=== Task to carry out ===
Once the images are set aside, print the remaining lines below exactly.

───── Available records ─────

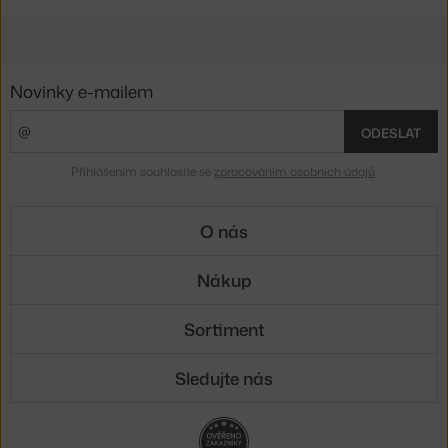
Novinky e-mailem
ODESLAT
Přihlášením souhlasíte se
zpracováním osobních údajů
.
O nás
Nákup
Sortiment
Sledujte nás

─────

=== Answer to the problem ===
Novinky e-mailem
ODESLAT
Přihlášením souhlasíte se
zpracováním osobních údajů
.
O nás
Nákup
Sortiment
Sledujte nás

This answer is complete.